#URL Tracker Example
This application manages customer data, user data and site-visit data. The purpose of this example application is to highlight different ways to employ Aerospike Large Data Types (LDTs) to manage collections of objects -- in this case, the site-visit data. This example shows two different ways to manage a collection of "site-visit" values that correspond to user data; one method uses a Large Ordered List, and the other method uses a Large Map.
In the Aerospike Database, customer data is kept in a set. There are many sets -- one for each customer. In each customer set, there are user records. Each user record describes a user. In each user record, besides the user data, there is a collection of site-visit information that pertains to a user. The site-visit data collection is managed by an Aerospike Large Data Type (LDT).
The overall data schema is as follows:
* Overview:
* There are many User Records per Customer Set
Each User Data Record contains:
- Key (user id)
- User Info
- Site Visit Data List: Each list item is a map, containing:
(URL, Referrer, Page Title, AgentID, IP Addr, Date, Expire, etc)
+--------------------------------------------------------------+
| CUSTOMER SET THREE |
+-------------------------------------------------------------+ |
| CUSTOMER SET TWO | |
+------------------------------------------------------------+ | |
| CUSTOMER SET ONE | | |
| Singleton [ Customer Data ] | | |
| User Records | | |
| +-------------------------------------------------+ | | |
| +-------------------------------------------------+| | | |
| +-------------------------------------------------+|| | | |
| | | | | ||| | | |
| | Key | User Info | Site Visit Data List | o o o ||+ | | |
| | | | | |+ | | |
| +--------------|-----------------------|----------+ | | |
| | V | | |
| V +---------------+ | | |
| +------------+ +---------------+| | | |
| |Info Data | +---------------+|| | | |
| |------------| |Site Visit Data||| | | |
| |* User Name | |---------------||| | | |
| |* Email | |* URL ||| | | |
| |* Cell phone| |* Referrer ||| | | |
| |* Address | |* Page Title ||| | | |
| |* Company | |* UserAgent-ID ||| | | |
| |* o o o | |* IP Address ||| | |----+
| |* etc | |* Date ||+ | |
| +------------+ |* Expire |+ |----+
| +---------------+ |
+------------------------------------------------------------+
In this example application, we show two different ways to manage the site-visit data.

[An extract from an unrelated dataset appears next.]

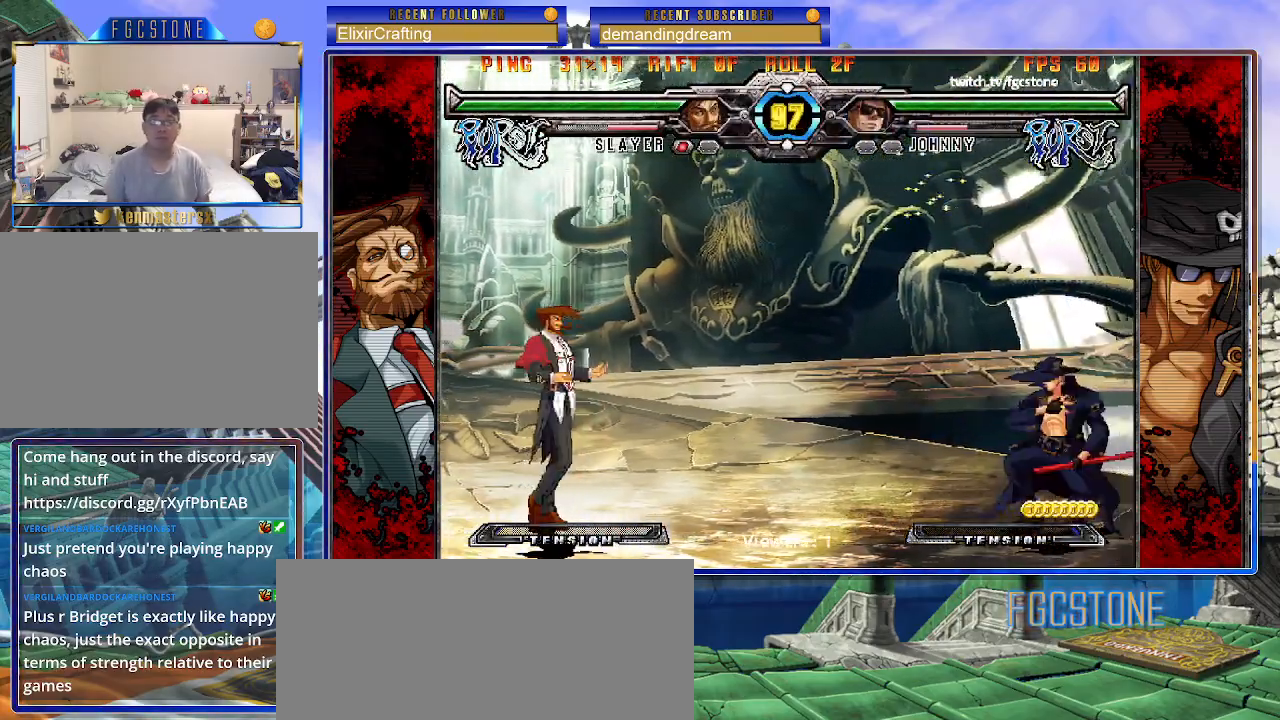
{"buttons": [], "left_stick": "right", "events": [[267, "left_stick", "right"], [333, "left_stick", "center"], [400, "left_stick", "right"]]}
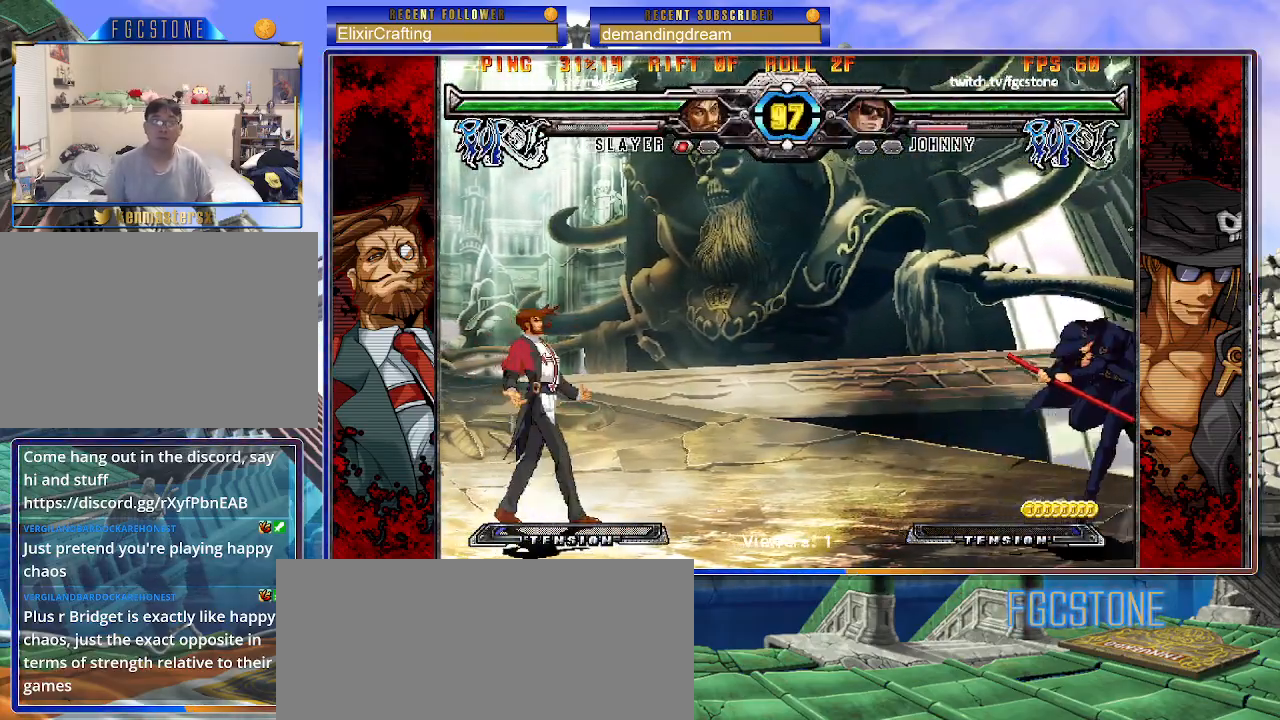
{"buttons": [], "left_stick": "right", "events": [[33, "left_stick", "center"], [100, "left_stick", "up-left"], [267, "left_stick", "center"], [367, "left_stick", "right"]]}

It can be managed by a Large List, where the ordering criteria is the expire value; or, it can be managed by a a Large Map, where the expire value is the lookup value.
There are five main operations:
- Add a new Customer Record
- Add a new user Record
- For an existing user, add a new Site Visit Object to the collection
- Query the Site Visit Object (with filters on object fields)
- Remove all entries that have an expire time < current time.
There are several additional (supportive) operations:
- Query all records in the customer set
- Remove a record (by key)
- Remove all records in a customer set
##Problem
The two main problems addressed by the example application are:
- How do we represent the Site-Visit Object list?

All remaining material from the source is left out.